> _SUPPLIED TEXT_:

-.-.-

Reliability study of super-ellipsoid DEM in representing the packing structure of blast furnace--颗粒学报PARTICUOLOGY

Xia, X., Zhou, L., Ma, H., Xie, C., & Zhao, Y. (2022). Reliability study of super-ellipsoid DEM in representing the packing structure of blast furnace. Particuology, 70, 72-81. https://doi.org/10.1016/j.partic.2022.01.010

Reliability study of super-ellipsoid DEM in representing the packing structure of blast furnace

Xiuhao Xia ¹, Lianyong Zhou ¹, Huaqing Ma, Changhua Xie, Yongzhi Zhao

Institute of Process Equipment, College of Energy Engineering, Zhejiang University, Hangzhou 310027, China

10.1016/j.partic.2022.01.010

Volume 70, November 2022, Pages 72-81

Received 23 September 2021, Revised 16 December 2021, Accepted 7 January 2022, Available online 19 January 2022, Version of Record 31 January 2022.

E-mail: yzzhao@zju.edu.cn

Highlights

• Reliability of super-ellipsoid particles in DEM simulation of blast furnace (BF) is analyzed.

• Super-ellipsoid particles can reasonably reproduce the particle behaviors in BF.

• Microscale behaviors of super-ellipsoid packing structure are revealed.

• Effect of the super-ellipsoid shape on BF burden structure is analyzed.

-.-.-

> _SOURCE INFORMATION_:
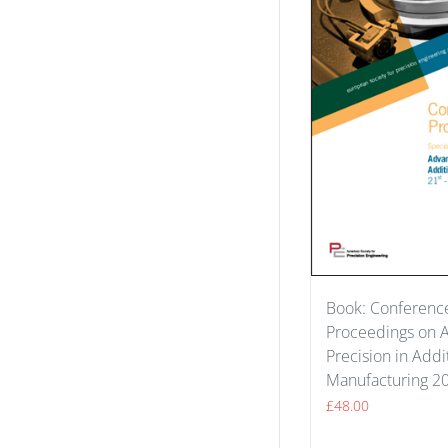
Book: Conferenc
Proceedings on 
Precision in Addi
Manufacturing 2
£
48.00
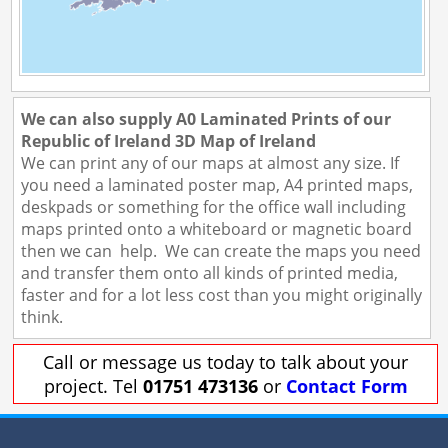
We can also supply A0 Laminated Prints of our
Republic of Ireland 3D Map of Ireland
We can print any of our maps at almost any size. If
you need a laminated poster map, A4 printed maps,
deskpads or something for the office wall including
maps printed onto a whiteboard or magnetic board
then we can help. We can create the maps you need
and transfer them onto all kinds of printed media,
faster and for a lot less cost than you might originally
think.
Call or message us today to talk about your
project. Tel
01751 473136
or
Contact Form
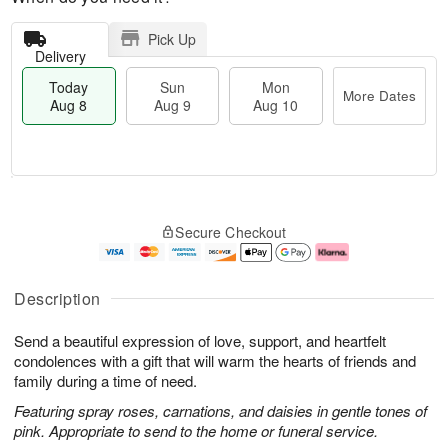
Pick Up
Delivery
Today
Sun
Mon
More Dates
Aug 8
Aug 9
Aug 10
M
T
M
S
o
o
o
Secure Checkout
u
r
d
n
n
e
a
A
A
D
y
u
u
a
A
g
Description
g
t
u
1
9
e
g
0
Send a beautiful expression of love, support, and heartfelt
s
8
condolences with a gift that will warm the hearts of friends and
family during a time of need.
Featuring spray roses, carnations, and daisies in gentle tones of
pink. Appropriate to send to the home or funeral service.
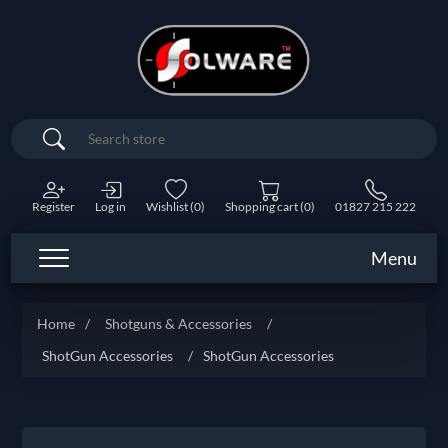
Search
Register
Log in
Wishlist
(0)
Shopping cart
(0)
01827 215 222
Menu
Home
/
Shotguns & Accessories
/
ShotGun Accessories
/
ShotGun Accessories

-.-.-

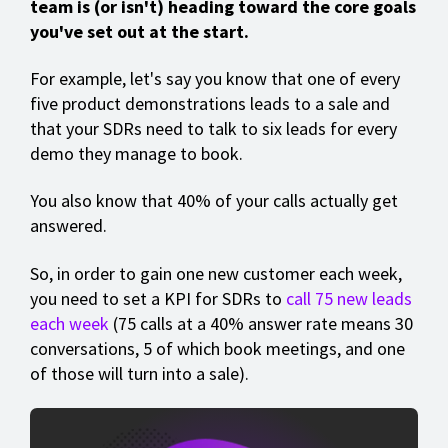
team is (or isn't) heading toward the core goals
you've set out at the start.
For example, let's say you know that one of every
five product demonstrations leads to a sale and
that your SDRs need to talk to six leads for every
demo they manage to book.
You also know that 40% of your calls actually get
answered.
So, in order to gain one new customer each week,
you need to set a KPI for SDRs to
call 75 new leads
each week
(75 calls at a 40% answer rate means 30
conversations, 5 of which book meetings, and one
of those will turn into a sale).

-.-.-

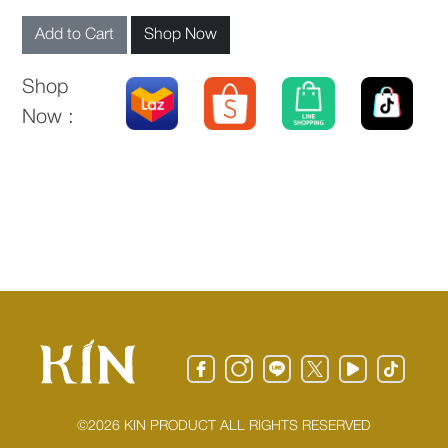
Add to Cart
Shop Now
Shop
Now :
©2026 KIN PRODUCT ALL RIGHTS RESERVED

-.-.-

> _WHAT YOU ARE ASKED TO DO_: Pick up the super-ellipsoid DEM paper on blast furnace packing after its last highlight and keep writing it.

> _TASK ANSWER_:
Abstract

In industrial blast furnaces (BFs), the investigations involving the flow behaviors of particles and the resultant burden structure are essential to optimize its operation stability and energy consumption. With the advance of computing capability and mathematical model, the discrete element method (DEM) specialized in characterizing particle behavior has manifested its power in the investigation of BFs. In the framework of DEM, many particle models have been developed, but which model is more suitable for simulating the particle behaviors of BFs remains a question because real particles in BFs have large shape and size dispersity. Among these particle models, the super-ellipsoid model possesses the ability to change shape flexibly. Therefore, the focus of this study is to investigate whether the super-ellipsoid model can meet the requirement of authenticity and accuracy in simulating the behaviors of particles with large shape and size dispersity. To answer this question, a simplified BF charging system composed of a hopper and a storage bin is established. The charging process and the final packing structure are analyzed and compared between experiments and simulations with different shape indexes. The results show that super-ellipsoid particles have prominent advantages over spherical particles in terms of representing the real BF particles, and it can more reasonably reproduce the flow behaviors and packing structure of experimental particles. The computation cost of super-ellipsoid particles is also acceptable for engineering applications. Finally, the micro-scale characteristics of packing structure is analyzed and the single-ring charging process in industry-scale BF using super-ellipsoid particles is conducted.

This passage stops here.